Addressing the causes and consequences of environmental degradation seems to present other significant challenges for ergonomists. This means that ergonomics professionals can also contribute to understanding and tackling some of the issues that arise through the movement towards a more environmentally sustainable economy. These issues are considered in relation to work in green industries such as sustainable energy production, recycling and organic food production.

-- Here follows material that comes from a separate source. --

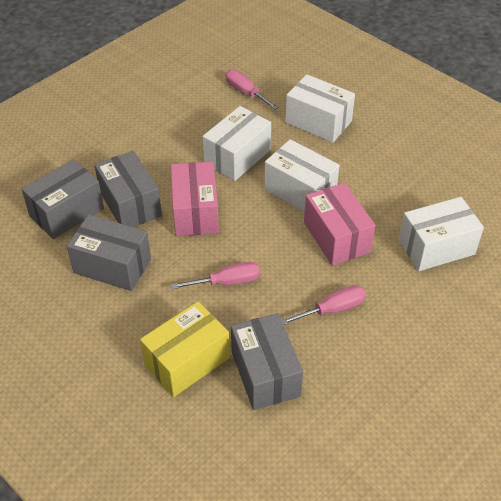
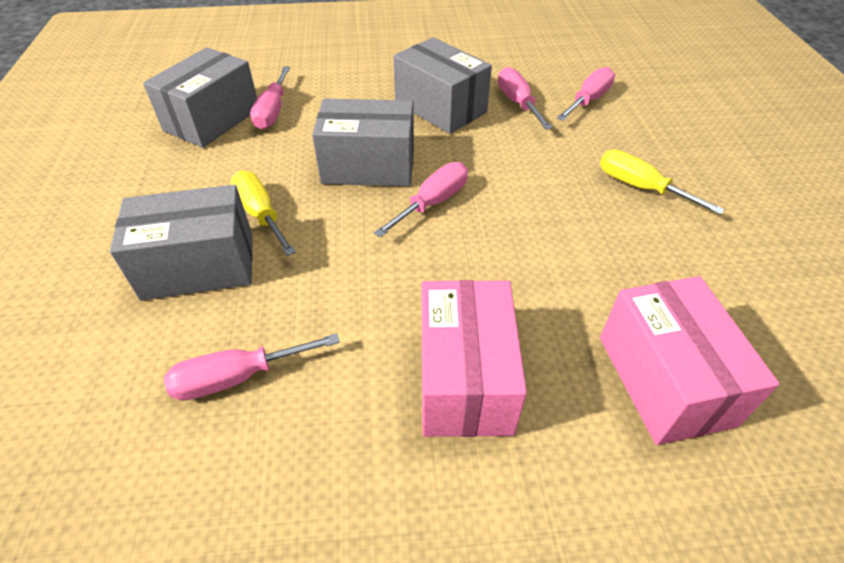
pink screwdriver: [171,262,260,289] [225,69,279,110] [282,285,366,325] = 3 -> [164,333,340,400] [250,67,290,129] [374,162,468,238] [498,67,553,130] [557,67,615,121] = 5
white box: [203,106,271,181] [264,139,339,212] [285,74,355,143] [399,197,484,271] = 4 -> none = 0
yellow box: [140,301,230,397] = 1 -> none = 0
yellow screwdriver: none = 0 -> [231,171,296,256] [600,150,725,215] = 2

There is a need to ensure that these industries and works are safe and healthy; the design of products and systems that are ‘environmentally friendly’ to facilitate their acceptability and use; and how ergonomics professionals can contribute to understand and promote behavioral changes relating to environmental choices.
Ergonomics has significantly contributed to the design improvements for all kinds of systems with people, work systems, and product/service systems over the last 30 years and will continue to demonstrate its value more successfully to the industry stakeholders. The future for ergonomics and ergonomists will require development of wide-based skills that will include strong technical and research competencies. It is also considered what’s needed to succeed in ergonomics is education, credentials, experience, professional certifications, affiliation with professional groups, and continued training and development. The needs and opportunities for further research discussed here are expected to be amongst the more important challenges to the ergonomics community for the immediate future. This would require holistic approaches to achieve successful outcomes to the benefit of all the stakeholders.